J'ai connu une personne d'Anvers (Belgique) qui, devant les quatre colosses du grand temple d'Abou Simbel, s'est mise à pleurer d'émotion.
Je dois avouer que cela m'est presque arrivé au musée du Prado à Madrid devant une figure de la Vierge peinte par Murillo ! C'était en 1957 ; j'avais l'excuse de l'âge...
"Les fresques sublimes du Corrège m'ont arrêté à Parme, d'ailleurs ville assez plate. La Madone bénie par Jésus, à la Bibliothèque, m'a touché jusqu'aux larmes. Je paye un garçon de salle pour qu'il me laisse un quart d'heure seul, perché au haut de l'échelle. Je n'oublierai jamais les yeux baissés de la Vierge, ni la pose passionnée, ni la simplicité de ses vêtements."
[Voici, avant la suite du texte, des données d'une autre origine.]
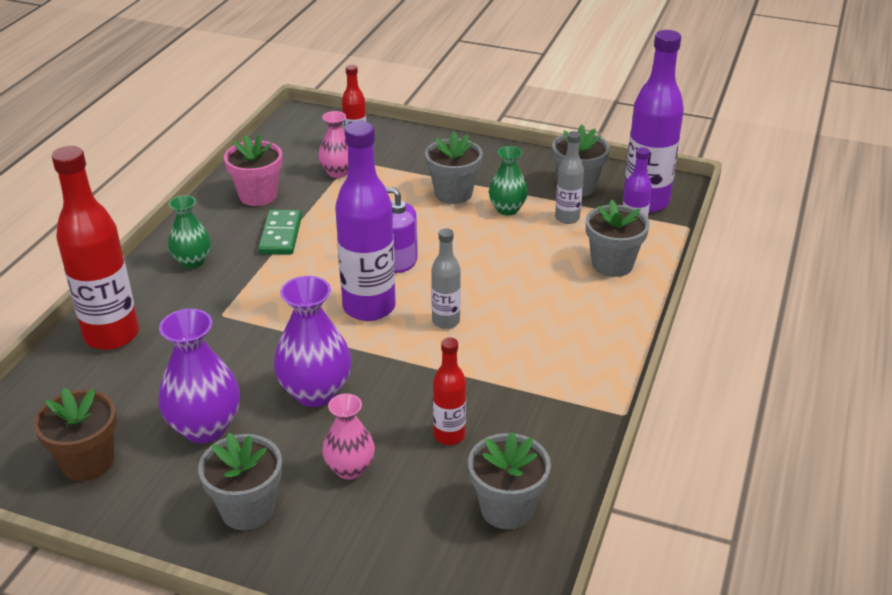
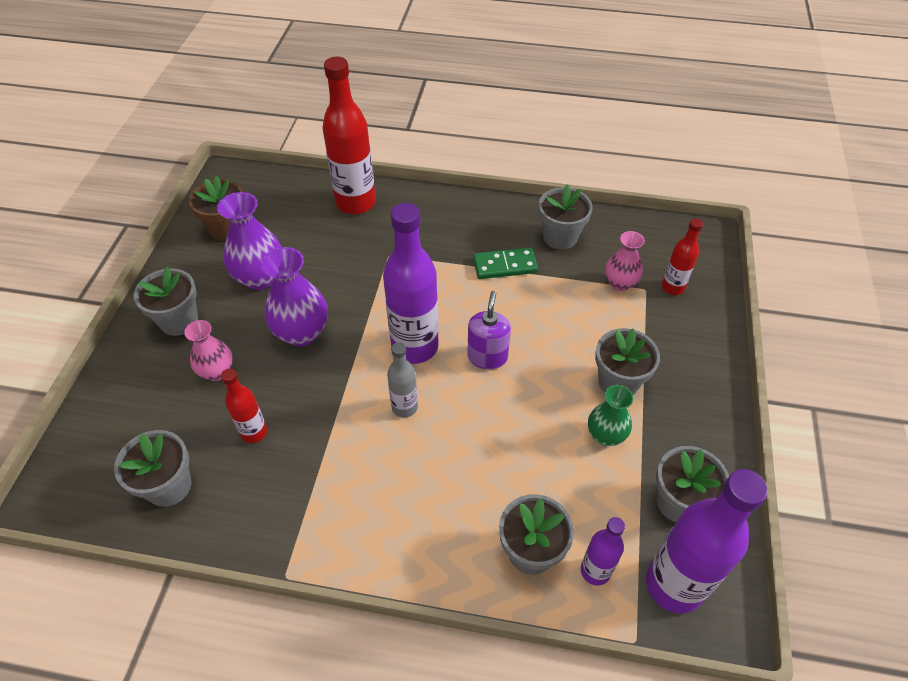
camera: 80 degrees right, 15 degrees up
(192, 261) = (453, 221): green vase -> none
(258, 195) = (560, 237): pink flower pot -> grey flower pot
(567, 218) = (608, 497): grey bottle -> none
Stendhal, Rome, Naples et Florence (1826), Voyages en Italie, Bibliothèque de la Pléiade, 1984, p 388.
"Hier je me suis détourné de la route directe pour visiter Correggio. C'est là que naquit , en 1494, l'homme qui a su rendre, par des couleurs, certains sentiments auxquels nulle poésie ne peut atteindre, et qu'après lui Cimarosa et Mozart ont su fixer sur le papier."